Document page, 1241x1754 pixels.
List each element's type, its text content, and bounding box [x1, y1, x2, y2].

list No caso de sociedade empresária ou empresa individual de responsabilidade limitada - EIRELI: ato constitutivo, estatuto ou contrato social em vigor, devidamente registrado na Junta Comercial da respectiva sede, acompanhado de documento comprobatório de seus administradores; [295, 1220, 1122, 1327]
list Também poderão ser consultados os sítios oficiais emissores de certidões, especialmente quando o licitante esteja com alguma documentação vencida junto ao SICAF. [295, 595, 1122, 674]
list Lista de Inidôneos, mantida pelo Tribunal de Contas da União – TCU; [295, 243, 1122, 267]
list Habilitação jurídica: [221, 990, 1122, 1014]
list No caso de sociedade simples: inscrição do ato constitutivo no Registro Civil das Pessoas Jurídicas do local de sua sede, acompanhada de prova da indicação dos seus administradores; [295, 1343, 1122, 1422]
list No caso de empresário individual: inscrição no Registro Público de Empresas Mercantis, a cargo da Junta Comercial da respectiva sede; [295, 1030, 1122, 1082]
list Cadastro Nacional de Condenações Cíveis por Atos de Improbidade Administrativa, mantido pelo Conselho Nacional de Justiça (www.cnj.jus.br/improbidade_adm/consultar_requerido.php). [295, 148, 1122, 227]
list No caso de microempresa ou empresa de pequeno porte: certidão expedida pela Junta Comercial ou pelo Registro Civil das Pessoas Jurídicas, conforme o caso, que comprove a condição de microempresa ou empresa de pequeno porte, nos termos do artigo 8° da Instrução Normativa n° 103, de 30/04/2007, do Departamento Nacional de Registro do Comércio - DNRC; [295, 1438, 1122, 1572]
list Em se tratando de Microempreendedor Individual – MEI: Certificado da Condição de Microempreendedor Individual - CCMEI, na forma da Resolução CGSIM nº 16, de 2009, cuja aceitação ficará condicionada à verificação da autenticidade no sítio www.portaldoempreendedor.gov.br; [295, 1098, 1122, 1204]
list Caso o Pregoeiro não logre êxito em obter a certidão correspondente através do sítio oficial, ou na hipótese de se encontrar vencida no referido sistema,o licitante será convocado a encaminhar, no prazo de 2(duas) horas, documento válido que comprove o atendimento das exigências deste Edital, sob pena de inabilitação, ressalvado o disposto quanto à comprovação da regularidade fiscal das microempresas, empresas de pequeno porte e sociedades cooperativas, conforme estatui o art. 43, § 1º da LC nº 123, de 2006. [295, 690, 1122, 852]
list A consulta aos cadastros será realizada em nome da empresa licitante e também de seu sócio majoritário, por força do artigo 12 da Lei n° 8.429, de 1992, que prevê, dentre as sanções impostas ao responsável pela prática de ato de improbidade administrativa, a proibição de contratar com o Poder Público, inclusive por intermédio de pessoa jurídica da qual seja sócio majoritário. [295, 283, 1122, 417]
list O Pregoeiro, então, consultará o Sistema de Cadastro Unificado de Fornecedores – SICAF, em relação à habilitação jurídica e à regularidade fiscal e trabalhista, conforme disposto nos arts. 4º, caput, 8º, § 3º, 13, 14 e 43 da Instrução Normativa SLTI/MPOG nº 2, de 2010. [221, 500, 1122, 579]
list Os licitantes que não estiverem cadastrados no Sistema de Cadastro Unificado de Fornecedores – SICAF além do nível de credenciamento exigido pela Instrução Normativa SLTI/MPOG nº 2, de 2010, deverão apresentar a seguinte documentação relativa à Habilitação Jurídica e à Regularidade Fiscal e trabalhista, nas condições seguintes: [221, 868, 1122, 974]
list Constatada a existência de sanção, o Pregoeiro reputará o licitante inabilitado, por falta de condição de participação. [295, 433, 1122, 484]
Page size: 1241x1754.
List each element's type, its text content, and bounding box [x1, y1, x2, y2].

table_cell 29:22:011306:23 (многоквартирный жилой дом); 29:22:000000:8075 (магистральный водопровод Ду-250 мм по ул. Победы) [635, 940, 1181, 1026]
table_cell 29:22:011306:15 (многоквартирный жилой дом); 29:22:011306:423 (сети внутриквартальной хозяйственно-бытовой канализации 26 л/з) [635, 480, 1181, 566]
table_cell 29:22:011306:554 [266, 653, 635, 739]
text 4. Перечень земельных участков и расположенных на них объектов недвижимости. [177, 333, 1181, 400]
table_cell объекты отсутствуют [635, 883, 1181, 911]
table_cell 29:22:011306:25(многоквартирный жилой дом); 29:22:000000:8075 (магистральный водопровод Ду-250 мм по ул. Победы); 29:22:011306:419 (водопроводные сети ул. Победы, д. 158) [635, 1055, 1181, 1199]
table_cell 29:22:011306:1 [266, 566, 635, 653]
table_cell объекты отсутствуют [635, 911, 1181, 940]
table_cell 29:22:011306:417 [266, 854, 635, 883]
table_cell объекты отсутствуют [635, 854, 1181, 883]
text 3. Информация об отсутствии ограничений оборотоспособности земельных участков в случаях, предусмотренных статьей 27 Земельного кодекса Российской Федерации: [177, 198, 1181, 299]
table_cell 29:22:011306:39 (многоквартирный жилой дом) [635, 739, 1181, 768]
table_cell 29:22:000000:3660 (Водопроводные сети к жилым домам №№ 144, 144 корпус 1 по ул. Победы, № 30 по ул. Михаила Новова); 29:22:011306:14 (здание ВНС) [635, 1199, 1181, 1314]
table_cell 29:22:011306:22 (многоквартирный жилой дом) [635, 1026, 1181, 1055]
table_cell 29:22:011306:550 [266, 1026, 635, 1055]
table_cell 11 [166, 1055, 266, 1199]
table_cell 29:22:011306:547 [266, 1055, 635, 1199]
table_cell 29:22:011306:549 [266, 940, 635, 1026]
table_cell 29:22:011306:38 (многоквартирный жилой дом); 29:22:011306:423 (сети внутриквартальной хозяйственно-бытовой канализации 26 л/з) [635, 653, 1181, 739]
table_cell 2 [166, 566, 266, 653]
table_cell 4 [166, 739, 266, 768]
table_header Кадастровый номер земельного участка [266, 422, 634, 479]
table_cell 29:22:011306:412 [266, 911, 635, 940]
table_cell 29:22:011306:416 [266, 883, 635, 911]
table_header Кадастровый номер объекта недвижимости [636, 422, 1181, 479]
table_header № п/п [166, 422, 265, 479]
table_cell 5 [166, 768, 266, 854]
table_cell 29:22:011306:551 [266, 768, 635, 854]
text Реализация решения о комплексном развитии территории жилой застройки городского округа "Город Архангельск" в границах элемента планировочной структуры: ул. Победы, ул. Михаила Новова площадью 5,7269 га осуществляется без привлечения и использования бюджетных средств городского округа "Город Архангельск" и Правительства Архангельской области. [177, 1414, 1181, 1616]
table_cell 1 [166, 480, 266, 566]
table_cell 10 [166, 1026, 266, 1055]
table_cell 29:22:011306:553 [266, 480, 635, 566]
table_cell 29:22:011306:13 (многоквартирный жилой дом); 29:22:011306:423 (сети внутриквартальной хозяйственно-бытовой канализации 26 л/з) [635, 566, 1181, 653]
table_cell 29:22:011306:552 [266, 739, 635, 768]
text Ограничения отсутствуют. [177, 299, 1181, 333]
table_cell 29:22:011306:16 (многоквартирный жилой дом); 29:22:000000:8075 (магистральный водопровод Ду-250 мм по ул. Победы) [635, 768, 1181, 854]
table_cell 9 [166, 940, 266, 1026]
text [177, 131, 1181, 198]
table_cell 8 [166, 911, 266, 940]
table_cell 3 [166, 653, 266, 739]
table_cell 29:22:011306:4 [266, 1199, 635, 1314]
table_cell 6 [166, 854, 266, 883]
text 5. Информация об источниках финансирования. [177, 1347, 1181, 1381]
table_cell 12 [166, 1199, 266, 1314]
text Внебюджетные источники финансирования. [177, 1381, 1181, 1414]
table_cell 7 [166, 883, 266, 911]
--
Instructions for the task:
Give every entry again, exactly as it reads.

Finished task:
Document page, 1241x1754 pixels.
List each element's type, its text content, and bounding box [x1, y1, x2, y2].

list No caso de sociedade empresária ou empresa individual de responsabilidade limitada - EIRELI: ato constitutivo, estatuto ou contrato social em vigor, devidamente registrado na Junta Comercial da respectiva sede, acompanhado de documento comprobatório de seus administradores; [295, 1220, 1122, 1327]
list Também poderão ser consultados os sítios oficiais emissores de certidões, especialmente quando o licitante esteja com alguma documentação vencida junto ao SICAF. [295, 595, 1122, 674]
list Lista de Inidôneos, mantida pelo Tribunal de Contas da União – TCU; [295, 243, 1122, 267]
list Habilitação jurídica: [221, 990, 1122, 1014]
list No caso de sociedade simples: inscrição do ato constitutivo no Registro Civil das Pessoas Jurídicas do local de sua sede, acompanhada de prova da indicação dos seus administradores; [295, 1343, 1122, 1422]
list No caso de empresário individual: inscrição no Registro Público de Empresas Mercantis, a cargo da Junta Comercial da respectiva sede; [295, 1030, 1122, 1082]
list Cadastro Nacional de Condenações Cíveis por Atos de Improbidade Administrativa, mantido pelo Conselho Nacional de Justiça (www.cnj.jus.br/improbidade_adm/consultar_requerido.php). [295, 148, 1122, 227]
list No caso de microempresa ou empresa de pequeno porte: certidão expedida pela Junta Comercial ou pelo Registro Civil das Pessoas Jurídicas, conforme o caso, que comprove a condição de microempresa ou empresa de pequeno porte, nos termos do artigo 8° da Instrução Normativa n° 103, de 30/04/2007, do Departamento Nacional de Registro do Comércio - DNRC; [295, 1438, 1122, 1572]
list Em se tratando de Microempreendedor Individual – MEI: Certificado da Condição de Microempreendedor Individual - CCMEI, na forma da Resolução CGSIM nº 16, de 2009, cuja aceitação ficará condicionada à verificação da autenticidade no sítio www.portaldoempreendedor.gov.br; [295, 1098, 1122, 1204]
list Caso o Pregoeiro não logre êxito em obter a certidão correspondente através do sítio oficial, ou na hipótese de se encontrar vencida no referido sistema,o licitante será convocado a encaminhar, no prazo de 2(duas) horas, documento válido que comprove o atendimento das exigências deste Edital, sob pena de inabilitação, ressalvado o disposto quanto à comprovação da regularidade fiscal das microempresas, empresas de pequeno porte e sociedades cooperativas, conforme estatui o art. 43, § 1º da LC nº 123, de 2006. [295, 690, 1122, 852]
list A consulta aos cadastros será realizada em nome da empresa licitante e também de seu sócio majoritário, por força do artigo 12 da Lei n° 8.429, de 1992, que prevê, dentre as sanções impostas ao responsável pela prática de ato de improbidade administrativa, a proibição de contratar com o Poder Público, inclusive por intermédio de pessoa jurídica da qual seja sócio majoritário. [295, 283, 1122, 417]
list O Pregoeiro, então, consultará o Sistema de Cadastro Unificado de Fornecedores – SICAF, em relação à habilitação jurídica e à regularidade fiscal e trabalhista, conforme disposto nos arts. 4º, caput, 8º, § 3º, 13, 14 e 43 da Instrução Normativa SLTI/MPOG nº 2, de 2010. [221, 500, 1122, 579]
list Os licitantes que não estiverem cadastrados no Sistema de Cadastro Unificado de Fornecedores – SICAF além do nível de credenciamento exigido pela Instrução Normativa SLTI/MPOG nº 2, de 2010, deverão apresentar a seguinte documentação relativa à Habilitação Jurídica e à Regularidade Fiscal e trabalhista, nas condições seguintes: [221, 868, 1122, 974]
list Constatada a existência de sanção, o Pregoeiro reputará o licitante inabilitado, por falta de condição de participação. [295, 433, 1122, 484]
Page size: 1241x1754.
List each element's type, its text content, and bounding box [x1, y1, x2, y2].

table_cell 29:22:011306:23 (многоквартирный жилой дом); 29:22:000000:8075 (магистральный водопровод Ду-250 мм по ул. Победы) [635, 940, 1181, 1026]
table_cell 29:22:011306:15 (многоквартирный жилой дом); 29:22:011306:423 (сети внутриквартальной хозяйственно-бытовой канализации 26 л/з) [635, 480, 1181, 566]
table_cell 29:22:011306:554 [266, 653, 635, 739]
text 4. Перечень земельных участков и расположенных на них объектов недвижимости. [177, 333, 1181, 400]
table_cell объекты отсутствуют [635, 883, 1181, 911]
table_cell 29:22:011306:25(многоквартирный жилой дом); 29:22:000000:8075 (магистральный водопровод Ду-250 мм по ул. Победы); 29:22:011306:419 (водопроводные сети ул. Победы, д. 158) [635, 1055, 1181, 1199]
table_cell 29:22:011306:1 [266, 566, 635, 653]
table_cell объекты отсутствуют [635, 911, 1181, 940]
table_cell 29:22:011306:417 [266, 854, 635, 883]
table_cell объекты отсутствуют [635, 854, 1181, 883]
text 3. Информация об отсутствии ограничений оборотоспособности земельных участков в случаях, предусмотренных статьей 27 Земельного кодекса Российской Федерации: [177, 198, 1181, 299]
table_cell 29:22:011306:39 (многоквартирный жилой дом) [635, 739, 1181, 768]
table_cell 29:22:000000:3660 (Водопроводные сети к жилым домам №№ 144, 144 корпус 1 по ул. Победы, № 30 по ул. Михаила Новова); 29:22:011306:14 (здание ВНС) [635, 1199, 1181, 1314]
table_cell 29:22:011306:22 (многоквартирный жилой дом) [635, 1026, 1181, 1055]
table_cell 29:22:011306:550 [266, 1026, 635, 1055]
table_cell 11 [166, 1055, 266, 1199]
table_cell 29:22:011306:547 [266, 1055, 635, 1199]
table_cell 29:22:011306:549 [266, 940, 635, 1026]
table_cell 29:22:011306:38 (многоквартирный жилой дом); 29:22:011306:423 (сети внутриквартальной хозяйственно-бытовой канализации 26 л/з) [635, 653, 1181, 739]
table_cell 2 [166, 566, 266, 653]
table_cell 4 [166, 739, 266, 768]
table_header Кадастровый номер земельного участка [266, 422, 634, 479]
table_cell 29:22:011306:412 [266, 911, 635, 940]
table_cell 29:22:011306:416 [266, 883, 635, 911]
table_header Кадастровый номер объекта недвижимости [636, 422, 1181, 479]
table_header № п/п [166, 422, 265, 479]
table_cell 5 [166, 768, 266, 854]
table_cell 29:22:011306:551 [266, 768, 635, 854]
text Реализация решения о комплексном развитии территории жилой застройки городского округа "Город Архангельск" в границах элемента планировочной структуры: ул. Победы, ул. Михаила Новова площадью 5,7269 га осуществляется без привлечения и использования бюджетных средств городского округа "Город Архангельск" и Правительства Архангельской области. [177, 1414, 1181, 1616]
table_cell 1 [166, 480, 266, 566]
table_cell 10 [166, 1026, 266, 1055]
table_cell 29:22:011306:553 [266, 480, 635, 566]
table_cell 29:22:011306:13 (многоквартирный жилой дом); 29:22:011306:423 (сети внутриквартальной хозяйственно-бытовой канализации 26 л/з) [635, 566, 1181, 653]
table_cell 29:22:011306:552 [266, 739, 635, 768]
text Ограничения отсутствуют. [177, 299, 1181, 333]
table_cell 29:22:011306:16 (многоквартирный жилой дом); 29:22:000000:8075 (магистральный водопровод Ду-250 мм по ул. Победы) [635, 768, 1181, 854]
table_cell 9 [166, 940, 266, 1026]
text [177, 131, 1181, 198]
table_cell 8 [166, 911, 266, 940]
table_cell 3 [166, 653, 266, 739]
table_cell 29:22:011306:4 [266, 1199, 635, 1314]
table_cell 6 [166, 854, 266, 883]
text 5. Информация об источниках финансирования. [177, 1347, 1181, 1381]
table_cell 12 [166, 1199, 266, 1314]
text Внебюджетные источники финансирования. [177, 1381, 1181, 1414]
table_cell 7 [166, 883, 266, 911]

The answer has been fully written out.